[begin Selected excerpt]

Eastern Shore Man Sentenced to Over Five Years in Federal Prison for Conspiring to Steal More Than $1.8 Million from a Salisbury Business

For Immediate Release
U.S. Attorney's Office, District of Maryland

Baltimore, Maryland – U.S. District Judge Deborah K. Chasanow sentenced Stephen Franklin, age 54, of Salisbury, Maryland, yesterday to 66 months in federal prison, followed by three years of supervised release, for a wire fraud conspiracy and aggravated identity theft in connection with the theft of more than $1.8 million from Shore Appliance Connection.  Judge Chasanow also ordered that Franklin pay restitution in the full amount of the victims’ losses, which the parties stipulate is $1,850,488.94. 

The sentence was announced by United States Attorney for the District of Maryland Erek L. Barron and Special Agent in Charge Thomas J. Sobocinski of the Federal Bureau of Investigation, Baltimore Field Office.

Franklin was the chief operating officer of Accurate Optical, a chain of optometric shops on the Eastern Shore of Maryland and with the owners of Accurate Optical he also purchased East Coast Optometric, a chain of South Carolina optical shops.  Franklin and co-defendant Duane G. Larmore met through the Salisbury Chamber of Commerce and became friendly.

As detailed in their plea agreements, Larmore was an employee at Shore Appliance Connection (“Shore Appliance”), located in Salisbury, Maryland, whose duties included maintaining the books and records for the company.  The company was owned and operated by Owner #1 and Owner #2.  From mid-September 2016 through about March 2020, Franklin conspired with others, including Larmore, to steal more than $1.8 million from Shore Appliance.

[end Selected excerpt]
[begin Exercise material]

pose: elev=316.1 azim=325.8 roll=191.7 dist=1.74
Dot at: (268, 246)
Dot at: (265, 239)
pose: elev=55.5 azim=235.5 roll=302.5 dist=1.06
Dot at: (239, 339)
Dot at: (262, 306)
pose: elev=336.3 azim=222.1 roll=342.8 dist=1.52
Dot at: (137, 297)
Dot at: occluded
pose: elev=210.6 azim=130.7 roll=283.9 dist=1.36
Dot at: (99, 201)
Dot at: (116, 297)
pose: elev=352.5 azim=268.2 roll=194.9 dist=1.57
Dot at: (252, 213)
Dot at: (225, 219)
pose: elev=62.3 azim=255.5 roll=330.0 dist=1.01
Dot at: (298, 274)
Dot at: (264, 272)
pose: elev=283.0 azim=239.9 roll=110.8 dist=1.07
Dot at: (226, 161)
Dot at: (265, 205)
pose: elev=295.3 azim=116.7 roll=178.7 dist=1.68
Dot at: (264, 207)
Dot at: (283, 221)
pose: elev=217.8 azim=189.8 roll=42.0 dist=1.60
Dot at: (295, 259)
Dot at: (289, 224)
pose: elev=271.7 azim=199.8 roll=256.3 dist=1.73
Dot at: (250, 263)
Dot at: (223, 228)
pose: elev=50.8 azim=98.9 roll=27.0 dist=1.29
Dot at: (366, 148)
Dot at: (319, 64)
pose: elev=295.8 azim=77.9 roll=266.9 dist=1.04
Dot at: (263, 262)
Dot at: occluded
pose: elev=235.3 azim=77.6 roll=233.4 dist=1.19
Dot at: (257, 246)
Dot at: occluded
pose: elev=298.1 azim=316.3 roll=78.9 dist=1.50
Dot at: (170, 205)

[end Exercise material]

Required work ->
**1.** Answer these questions about the sentencing announcement:
(a) How many months in federal prison was Franklin sentenced to?
(b) Of which chain of optometric shops was Franklin the chief operating officer?
(c) Through what organization did Franklin and Larmore meet?
**2.** Reproduce the listing starting at the line containing "pose: elev=271.7 azim=199.8" and ending with the final line of the listing, changing "pose" to "view" and leaving everything else unaltered.

Problem solutions ->
**1.**
(a) 66 months
(b) Accurate Optical
(c) The Salisbury Chamber of Commerce

**2.**
view: elev=271.7 azim=199.8 roll=256.3 dist=1.73
Dot at: (250, 263)
Dot at: (223, 228)
view: elev=50.8 azim=98.9 roll=27.0 dist=1.29
Dot at: (366, 148)
Dot at: (319, 64)
view: elev=295.8 azim=77.9 roll=266.9 dist=1.04
Dot at: (263, 262)
Dot at: occluded
view: elev=235.3 azim=77.6 roll=233.4 dist=1.19
Dot at: (257, 246)
Dot at: occluded
view: elev=298.1 azim=316.3 roll=78.9 dist=1.50
Dot at: (170, 205)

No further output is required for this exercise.